Comment s’attaquer à ce problème?
Plutôt que de se lancer dans une nième réforme imaginée et décrétée dans un bunker ministériel, le Québec gagnerait à décloisonner le processus par lequel l’on détermine les besoins, les services offerts, et la méthode pour enseigner le français. Cela veut dire, entre autres choses, d’élargir le défi à d’autres exigences, méthodes et joueurs.
À agir de la sorte, on éviterait des décisions insensées comme celle de soumettre nos jeunes du secteur de la formation professionnelle à une version allégée de la présente méthode d’enseignement alors qu’on sait pertinemment qu’une méthode aussi abstraite ne convient ni à leur profil d’apprentissage ni à leurs besoins réels.
On réaliserait du coup que ces jeunes apprennent surtout par l’expérimentation. On comprendrait aussi que parmi leurs conditions de réussite dans leur vie professionnelle, il leur faut un français fonctionnel, et non celui imaginé par un universitaire déconnecté des exigences du milieu.
Laisser place à l’innovation
On sait qu’il existe au Québec un énorme potentiel de créativité ainsi qu’une capacité à développer des outils d’un nouveau genre. Pourquoi ne pas y recourir?
Des compagnies comme Druide informatique font beaucoup avec leurs produits et une petite équipe pour aider notre français au quotidien. Pourquoi ne pas susciter de telles contributions pour réimaginer la démarche dans son ensemble? Pourquoi ne pas profiter ainsi de capitaux et d’outils de prochaine génération pour élargir la démarche et mieux servir nos enseignants et nos apprenants?

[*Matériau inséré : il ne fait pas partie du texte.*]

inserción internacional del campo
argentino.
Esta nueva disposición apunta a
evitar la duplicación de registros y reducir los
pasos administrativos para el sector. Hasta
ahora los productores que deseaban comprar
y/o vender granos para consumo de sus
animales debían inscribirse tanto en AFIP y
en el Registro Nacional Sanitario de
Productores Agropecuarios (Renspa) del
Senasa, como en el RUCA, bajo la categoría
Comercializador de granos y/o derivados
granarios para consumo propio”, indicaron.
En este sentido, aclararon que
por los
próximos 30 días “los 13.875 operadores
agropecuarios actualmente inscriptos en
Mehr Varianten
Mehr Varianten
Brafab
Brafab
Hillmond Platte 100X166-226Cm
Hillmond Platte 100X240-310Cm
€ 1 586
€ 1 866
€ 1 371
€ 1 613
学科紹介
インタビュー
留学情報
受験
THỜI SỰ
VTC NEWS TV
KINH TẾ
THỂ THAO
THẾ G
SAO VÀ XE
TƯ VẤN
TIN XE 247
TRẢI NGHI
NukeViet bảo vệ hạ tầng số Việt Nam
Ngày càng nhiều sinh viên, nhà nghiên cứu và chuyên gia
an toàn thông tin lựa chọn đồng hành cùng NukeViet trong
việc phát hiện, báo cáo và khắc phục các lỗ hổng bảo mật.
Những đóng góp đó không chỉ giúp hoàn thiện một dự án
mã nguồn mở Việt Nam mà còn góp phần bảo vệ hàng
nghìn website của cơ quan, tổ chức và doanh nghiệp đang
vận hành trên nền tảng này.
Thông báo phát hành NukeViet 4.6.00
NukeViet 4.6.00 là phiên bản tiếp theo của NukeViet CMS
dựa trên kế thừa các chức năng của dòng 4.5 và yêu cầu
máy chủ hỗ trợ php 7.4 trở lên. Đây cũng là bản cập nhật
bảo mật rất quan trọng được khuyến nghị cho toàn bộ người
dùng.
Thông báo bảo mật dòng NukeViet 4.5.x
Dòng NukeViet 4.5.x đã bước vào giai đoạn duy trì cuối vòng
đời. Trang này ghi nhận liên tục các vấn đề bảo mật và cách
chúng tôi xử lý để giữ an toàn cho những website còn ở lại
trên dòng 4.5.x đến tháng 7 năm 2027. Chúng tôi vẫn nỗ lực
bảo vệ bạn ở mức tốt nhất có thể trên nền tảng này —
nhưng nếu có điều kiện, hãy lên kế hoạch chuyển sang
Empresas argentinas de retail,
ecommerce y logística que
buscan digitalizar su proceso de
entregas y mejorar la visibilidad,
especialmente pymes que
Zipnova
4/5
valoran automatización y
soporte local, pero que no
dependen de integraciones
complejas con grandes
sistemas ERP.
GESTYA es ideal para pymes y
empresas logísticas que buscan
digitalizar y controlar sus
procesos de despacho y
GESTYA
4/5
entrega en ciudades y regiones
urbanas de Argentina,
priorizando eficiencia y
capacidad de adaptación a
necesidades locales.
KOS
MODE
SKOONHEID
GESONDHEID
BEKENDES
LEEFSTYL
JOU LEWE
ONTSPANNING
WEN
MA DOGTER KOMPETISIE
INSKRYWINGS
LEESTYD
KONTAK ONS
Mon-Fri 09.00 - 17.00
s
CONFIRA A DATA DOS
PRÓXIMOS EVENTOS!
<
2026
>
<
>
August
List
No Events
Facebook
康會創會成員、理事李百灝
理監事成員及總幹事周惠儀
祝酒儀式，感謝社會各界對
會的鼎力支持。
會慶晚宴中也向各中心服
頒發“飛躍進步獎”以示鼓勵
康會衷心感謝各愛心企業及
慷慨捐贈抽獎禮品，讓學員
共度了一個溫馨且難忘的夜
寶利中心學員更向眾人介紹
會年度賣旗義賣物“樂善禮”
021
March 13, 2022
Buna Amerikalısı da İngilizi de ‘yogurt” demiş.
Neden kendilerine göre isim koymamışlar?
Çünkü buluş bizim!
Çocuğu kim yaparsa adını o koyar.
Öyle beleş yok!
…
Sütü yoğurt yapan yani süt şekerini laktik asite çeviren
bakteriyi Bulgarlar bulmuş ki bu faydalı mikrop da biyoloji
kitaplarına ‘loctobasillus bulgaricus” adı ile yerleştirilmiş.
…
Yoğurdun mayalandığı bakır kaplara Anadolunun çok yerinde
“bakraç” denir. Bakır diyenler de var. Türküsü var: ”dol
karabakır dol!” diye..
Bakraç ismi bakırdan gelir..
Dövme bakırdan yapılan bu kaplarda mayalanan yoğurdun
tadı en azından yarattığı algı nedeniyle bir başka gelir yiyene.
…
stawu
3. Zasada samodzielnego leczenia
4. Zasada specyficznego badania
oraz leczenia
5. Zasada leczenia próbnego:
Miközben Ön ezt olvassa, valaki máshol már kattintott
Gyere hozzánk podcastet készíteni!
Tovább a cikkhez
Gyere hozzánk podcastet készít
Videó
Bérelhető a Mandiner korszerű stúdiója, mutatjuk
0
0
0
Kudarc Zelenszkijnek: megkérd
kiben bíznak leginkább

Pourquoi accepter que le français et la communication en général soient aussi difficiles et inintéressant à enseigner et à apprendre sachant que nous pouvons rajeunir et rendre le tout plus attrayant, assimilable et plus utile que jamais?
Pourquoi faire de cette question un débat de société alors que la réponse repose dans la capacité à innover et à constituer une offre répondant mieux aux goûts, aux façons d’apprendre et aux besoins réels de nos gens?
Pour ceux qui ne le savent pas, l’éducation se mondialise et les contenus seront dans les années à venir le fruit de studios éducatifs. Pourquoi ne pas travailler à résoudre ce problème primordial en y allant d’approches innovantes de classe mondiale? Pourquoi ne pas faciliter ainsi l’émergence de produits et méthodes nous permettant de prendre la place qui nous revient sur ce nouvel échiquier?
Comme dans bien d’autres secteurs d’activités, le temps est venu de décloisonner et d’ouvrir le secteur de l’éducation à l’apport de nouveaux acteurs et à de nouvelles façons de faire. N’en déplaise à certains puristes, l’enseignement du français ne fait pas exception.